On the basis of this, some have said, you see the really important thing is not the offering, but the fact that Abel was a venerable man. In other words, it was his attitude that determined God’s acceptance. He had the right attitude and Cain had the wrong attitude. But that is a very superficial way to look at the text. In addition to that is the fact that it is contrary to the analogy of Scripture, because you see, you should ask the question why is it? And we must admit that Abel did have a better attitude. Why is it that he did have a better attitude?
Well, he had a better attitude because of his faith which was given him by God. Now the New Testament says, “By faith Abel offered a better or more excellent sacrifice than Cain and God gave testimony to him that he was righteous, testifying of his gifts.” So it is true, Abel’s attitude was better but his attitude was better because he had been given faith to believe the word of God and he responded in the obedience of faith. So motivated by faith, he gave the Lamb that God had required. He had what we would call a faith that worked.
Now the Reformers were very careful to point out that men were saved by faith alone but they also pointed out that true, genuine faith always produced works. We may not see the works incidentally, but it always produces works, they put it this illuminating way: sola fides justificat sed non fides qua est sola. Now isn’t that illuminating? [Laughter] usually with the college students if I would say something like that, one of them would say Hallelujah. But really it means simply this faith alone justifies but not the faith which is alone. In other words, faith alone does justify but true genuine faith will manifest itself in works.

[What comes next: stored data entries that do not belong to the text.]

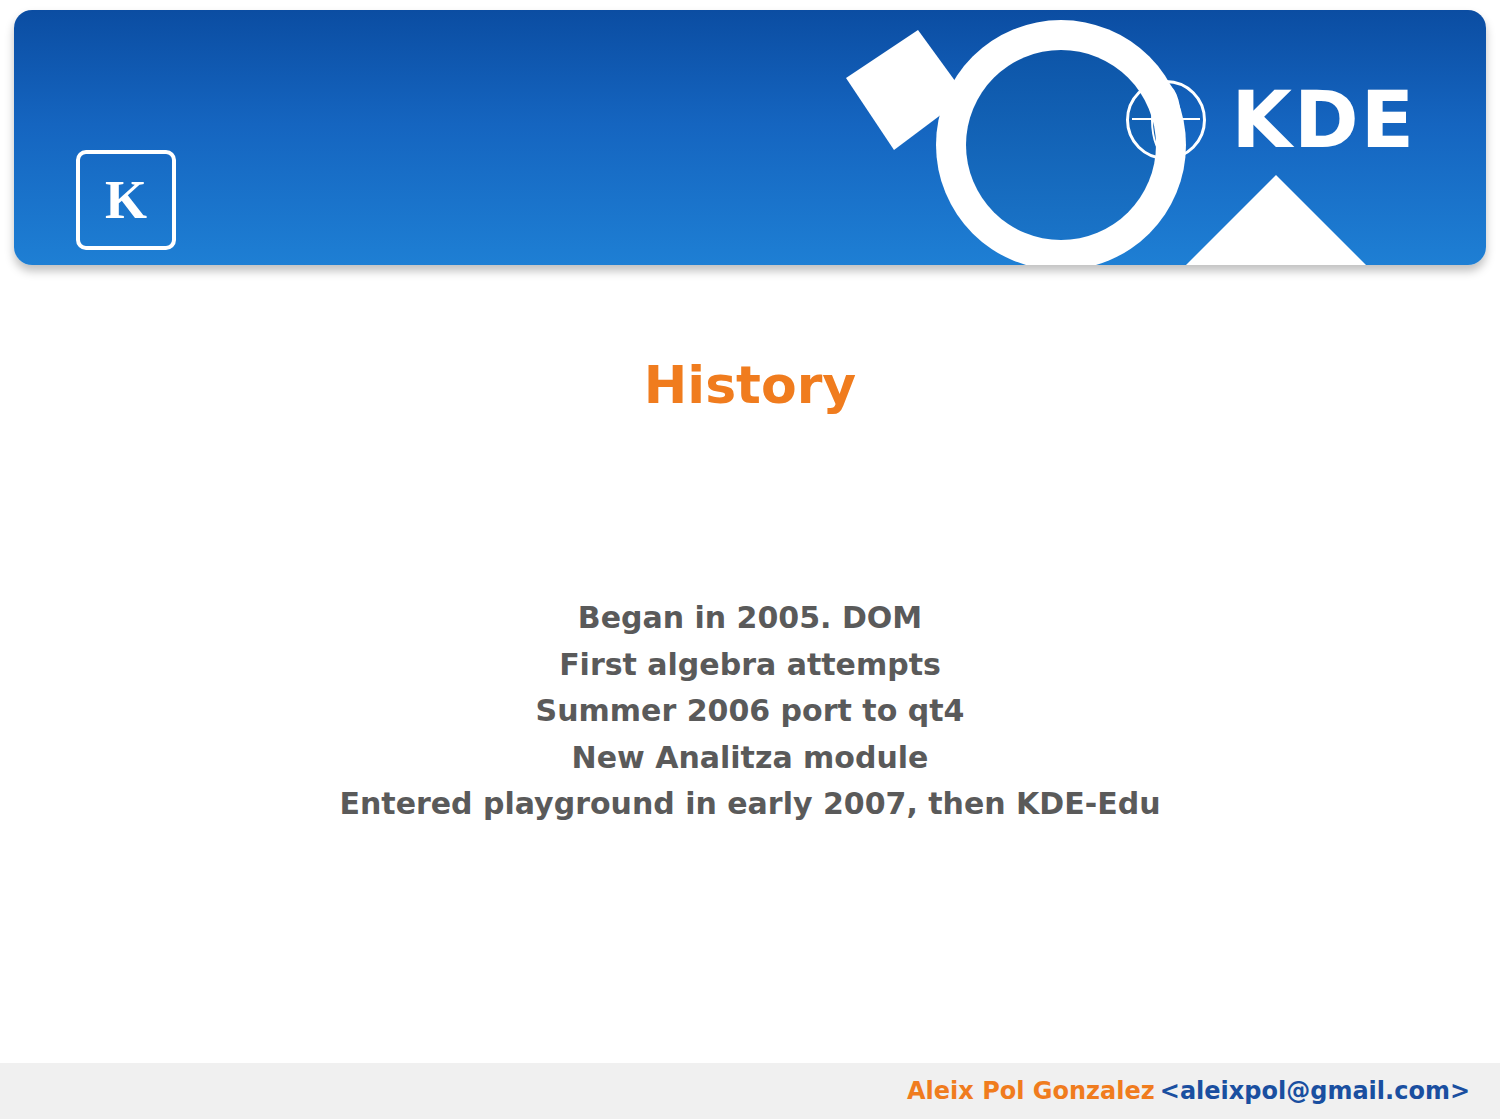K
KDE
History
Began in 2005. DOM
First algebra attempts
Summer 2006 port to qt4
New Analitza module
Entered playground in early 2007, then KDE-Edu
Aleix Pol Gonzalez <aleixpol@gmail.com>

Well that’s the story of Abel God had respect for Abel and his offering because it was an offering made in faith. And so he had respect for Abel, the faith he had implanted in his heart and the offering that faith brought. Now you can see from Abel’s offering that there are several things that it reveals. In the first place it reveals the knowledge of man’s state. Man is the center and consequently God can only be approached on the basis of the death of an animal, which is the acknowledgement that he, Abel deserves to die because of his sin.
The Old Testament says, “Your sins have separated between you and the Lord.” And so in the offering of the animal Abel recognizes that he should have died but the animal is his substitute. I read somewhere of a clock that would not work. I think it was Beecher who spoke about it somewhere and he said the clock had a sign on it, that said don’t blame my hands, the trouble lies deeper. Well that’s really a picture of the state of man. The trouble with us lies much deeper than our outward actions, we are sinners within.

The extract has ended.